Another Rockfellow classic. This is located on End Pinnacle on the west side of the area. Approach by skirting around the formation to the right from the approach. The climb is the first crack to the left of the large chimney separating End Pinnacle from the rest of the formation. Thanks to Scott Ayers for correcting some of my faulty memories.

Pitch 1: The crack doesn't quite reach the ground so you have to start to the left, up to a bolt, and then traverse right to the main crack. Depending on how tall you are (I'm 6'6" so my ratings are all very suspect) this is anywhere from 5.8+ to 5.10b. A little tension will get you through this if you can't make the reach. Once in the main crack, chimney up and then use chickenheads on the right to reach a bolted belay. The rest of the route is 5.8+ or so - the difficulty is not really 10b but the runouts above make the route quite serious. The chimney is fairly secure but not really protectable - you might feel this is a bit R-rated. (160', 5.8 A0 or 5.10b if free climbed)

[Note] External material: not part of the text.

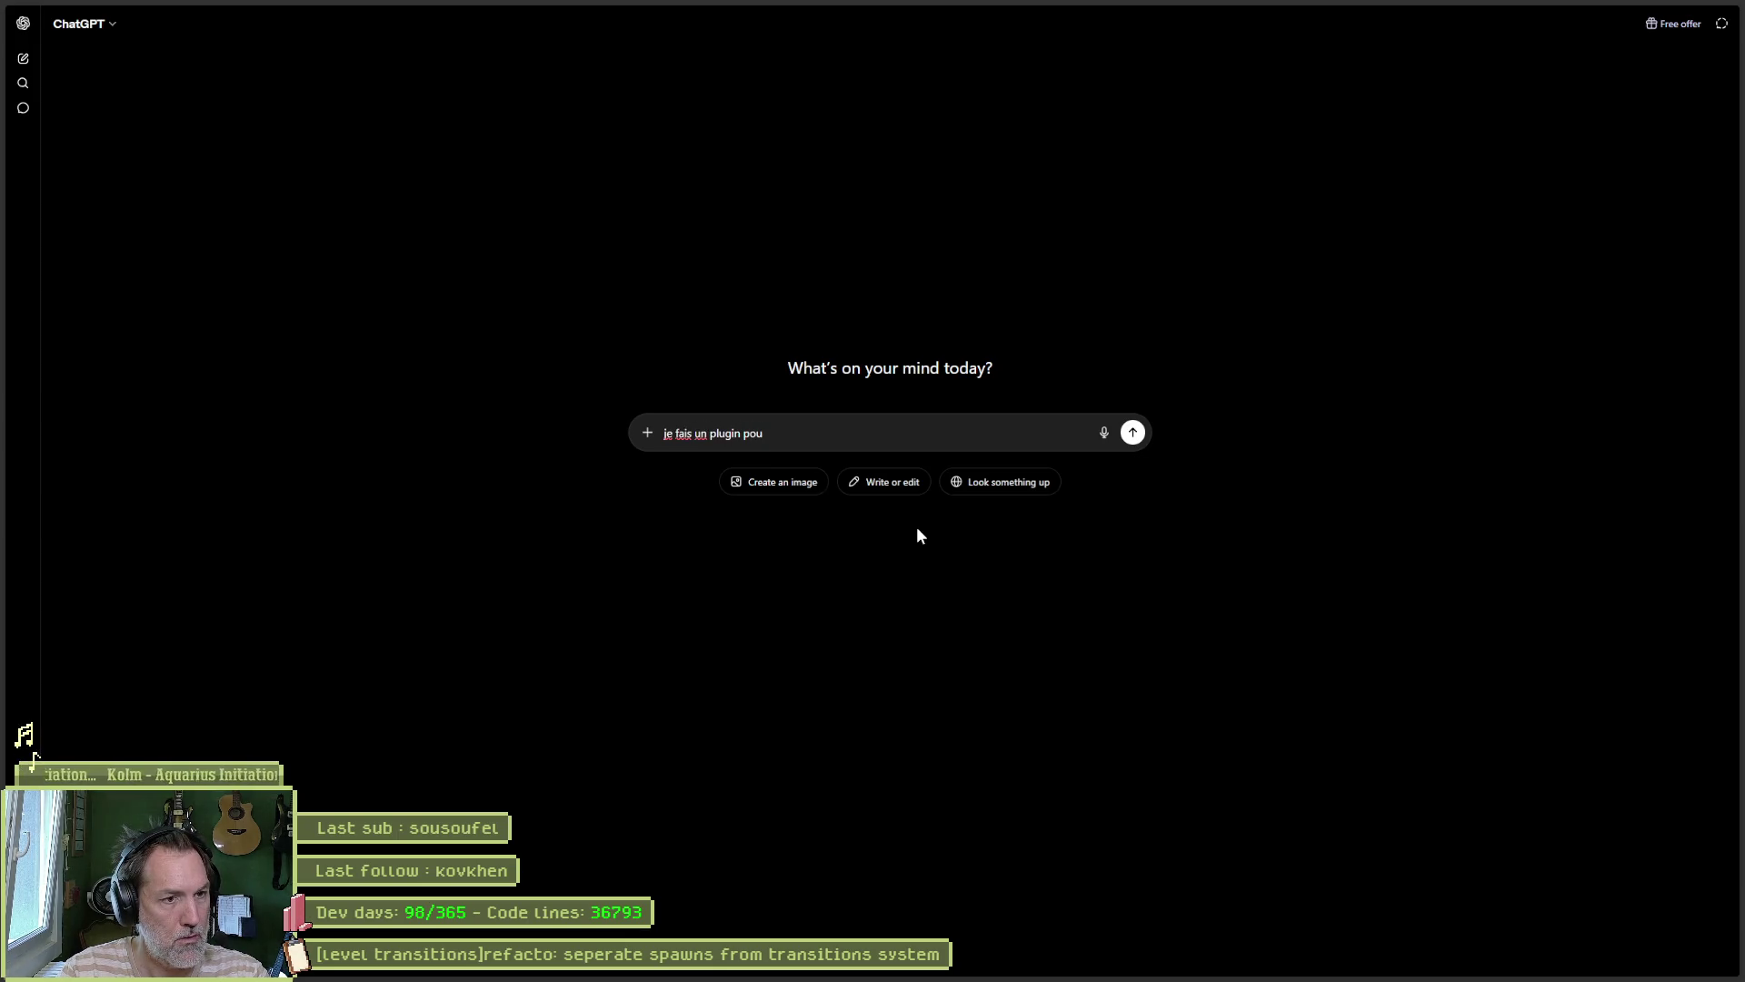
text(r l'edciteur )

Pitch 2: Follow an excellent fist sized crack up until it ends at a hanging belay stance (5.8+)

Pitch 3: Climb steep face past three bolts to a welcome ledge (first non-hanging belay!). This is almost R rated - there are 3 bolts in 120' of climbing. Last time I led this I wussed out to the chimney on the right after the 2nd or 3rd bolt. (120', 5.8+)

Pitch 4: Up past a couple of bolts to the summit. The start is pretty runout to the first bolt 25' up. This one has never bothered me much though.

Descent: Start from a pine tree at the east side of the summit, overlooking the fissure separating EP from the main dome. Two double rope raps take you into the big chimney. You need to go up through a hole to find the last rap station that takes you to the bottom on the side opposite the climb. This is all pretty hazy for me so be careful!


You'll need some slings for chickenheads on P1 and perhaps an extra #2 - #3 camalot for P2. Hexes work well on this pitch.